TASK DIRECTIONS: Output each entry verbatim and exclude every picture from it.

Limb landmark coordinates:
^^^^

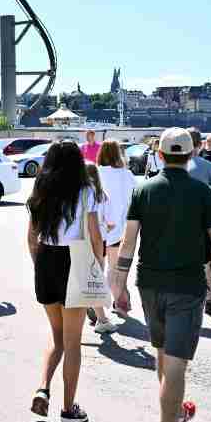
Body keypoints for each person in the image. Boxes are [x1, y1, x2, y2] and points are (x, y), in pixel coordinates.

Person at [109, 127, 211, 422]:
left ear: (160, 156)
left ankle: (177, 413)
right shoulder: (203, 192)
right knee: (177, 364)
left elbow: (127, 244)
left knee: (162, 355)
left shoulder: (143, 190)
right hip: (186, 286)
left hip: (149, 283)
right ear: (193, 154)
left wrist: (118, 287)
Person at [26, 141, 104, 422]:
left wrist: (40, 266)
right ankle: (68, 410)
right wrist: (98, 269)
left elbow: (31, 238)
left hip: (47, 260)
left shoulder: (40, 191)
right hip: (75, 260)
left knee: (56, 336)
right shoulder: (86, 192)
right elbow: (95, 237)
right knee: (73, 342)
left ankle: (42, 387)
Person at [93, 141, 135, 333]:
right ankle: (118, 301)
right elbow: (132, 201)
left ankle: (96, 304)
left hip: (96, 229)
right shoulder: (127, 175)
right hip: (118, 229)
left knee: (96, 267)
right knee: (114, 268)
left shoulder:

^^^^

RESULT BELOW:
Body keypoints for each person in the image. Boxes are [x1, y1, x2, y2] and points are (x, y), in pixel coordinates.

Person at [109, 127, 211, 422]:
left ear: (160, 156)
left ankle: (177, 413)
right shoulder: (203, 192)
right knee: (177, 364)
left elbow: (127, 244)
left knee: (162, 355)
left shoulder: (143, 190)
right hip: (186, 286)
left hip: (149, 283)
right ear: (193, 154)
left wrist: (118, 287)
Person at [26, 141, 104, 422]:
left wrist: (40, 266)
right ankle: (68, 410)
right wrist: (98, 269)
left elbow: (31, 238)
left hip: (47, 260)
left shoulder: (40, 191)
right hip: (75, 260)
left knee: (56, 336)
right shoulder: (86, 192)
right elbow: (95, 237)
right knee: (73, 342)
left ankle: (42, 387)
Person at [93, 141, 135, 333]:
right ankle: (118, 301)
right elbow: (132, 201)
left ankle: (96, 304)
left hip: (96, 229)
right shoulder: (127, 175)
right hip: (118, 229)
left knee: (96, 267)
right knee: (114, 268)
left shoulder:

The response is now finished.